[Start of Attachment]

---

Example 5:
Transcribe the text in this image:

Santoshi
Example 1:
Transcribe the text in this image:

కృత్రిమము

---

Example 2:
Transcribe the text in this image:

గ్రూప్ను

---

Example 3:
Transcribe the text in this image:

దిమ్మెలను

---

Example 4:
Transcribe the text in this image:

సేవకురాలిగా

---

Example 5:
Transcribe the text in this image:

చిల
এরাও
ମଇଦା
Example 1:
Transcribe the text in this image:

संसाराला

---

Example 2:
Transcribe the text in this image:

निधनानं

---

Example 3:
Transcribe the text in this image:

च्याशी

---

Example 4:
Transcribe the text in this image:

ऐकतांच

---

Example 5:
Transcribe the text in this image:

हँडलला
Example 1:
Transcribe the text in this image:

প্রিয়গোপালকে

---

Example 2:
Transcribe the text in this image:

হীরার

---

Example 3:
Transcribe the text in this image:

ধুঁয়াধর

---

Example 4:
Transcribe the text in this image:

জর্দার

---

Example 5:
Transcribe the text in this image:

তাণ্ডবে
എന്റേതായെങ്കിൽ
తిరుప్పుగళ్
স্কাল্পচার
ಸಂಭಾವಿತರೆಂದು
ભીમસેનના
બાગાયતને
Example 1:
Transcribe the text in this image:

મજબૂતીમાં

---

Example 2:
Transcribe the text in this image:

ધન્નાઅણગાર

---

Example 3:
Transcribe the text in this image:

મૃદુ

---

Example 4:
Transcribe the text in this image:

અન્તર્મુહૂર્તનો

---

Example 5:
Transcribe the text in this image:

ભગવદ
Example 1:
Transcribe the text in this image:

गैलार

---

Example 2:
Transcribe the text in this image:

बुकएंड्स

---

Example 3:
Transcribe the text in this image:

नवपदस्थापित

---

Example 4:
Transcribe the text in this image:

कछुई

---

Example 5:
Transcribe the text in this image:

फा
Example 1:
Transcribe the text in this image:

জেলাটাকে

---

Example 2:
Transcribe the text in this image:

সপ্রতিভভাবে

[End of Attachment]

→ Task goal
Copy out each entry once more, character for character.

→ Expected output
---

Example 5:
Transcribe the text in this image:

Santoshi
Example 1:
Transcribe the text in this image:

కృత్రిమము

---

Example 2:
Transcribe the text in this image:

గ్రూప్ను

---

Example 3:
Transcribe the text in this image:

దిమ్మెలను

---

Example 4:
Transcribe the text in this image:

సేవకురాలిగా

---

Example 5:
Transcribe the text in this image:

చిల
এরাও
ମଇଦା
Example 1:
Transcribe the text in this image:

संसाराला

---

Example 2:
Transcribe the text in this image:

निधनानं

---

Example 3:
Transcribe the text in this image:

च्याशी

---

Example 4:
Transcribe the text in this image:

ऐकतांच

---

Example 5:
Transcribe the text in this image:

हँडलला
Example 1:
Transcribe the text in this image:

প্রিয়গোপালকে

---

Example 2:
Transcribe the text in this image:

হীরার

---

Example 3:
Transcribe the text in this image:

ধুঁয়াধর

---

Example 4:
Transcribe the text in this image:

জর্দার

---

Example 5:
Transcribe the text in this image:

তাণ্ডবে
എന്റേതായെങ്കിൽ
తిరుప్పుగళ్
স্কাল্পচার
ಸಂಭಾವಿತರೆಂದು
ભીમસેનના
બાગાયતને
Example 1:
Transcribe the text in this image:

મજબૂતીમાં

---

Example 2:
Transcribe the text in this image:

ધન્નાઅણગાર

---

Example 3:
Transcribe the text in this image:

મૃદુ

---

Example 4:
Transcribe the text in this image:

અન્તર્મુહૂર્તનો

---

Example 5:
Transcribe the text in this image:

ભગવદ
Example 1:
Transcribe the text in this image:

गैलार

---

Example 2:
Transcribe the text in this image:

बुकएंड्स

---

Example 3:
Transcribe the text in this image:

नवपदस्थापित

---

Example 4:
Transcribe the text in this image:

कछुई

---

Example 5:
Transcribe the text in this image:

फा
Example 1:
Transcribe the text in this image:

জেলাটাকে

---

Example 2:
Transcribe the text in this image:

সপ্রতিভভাবে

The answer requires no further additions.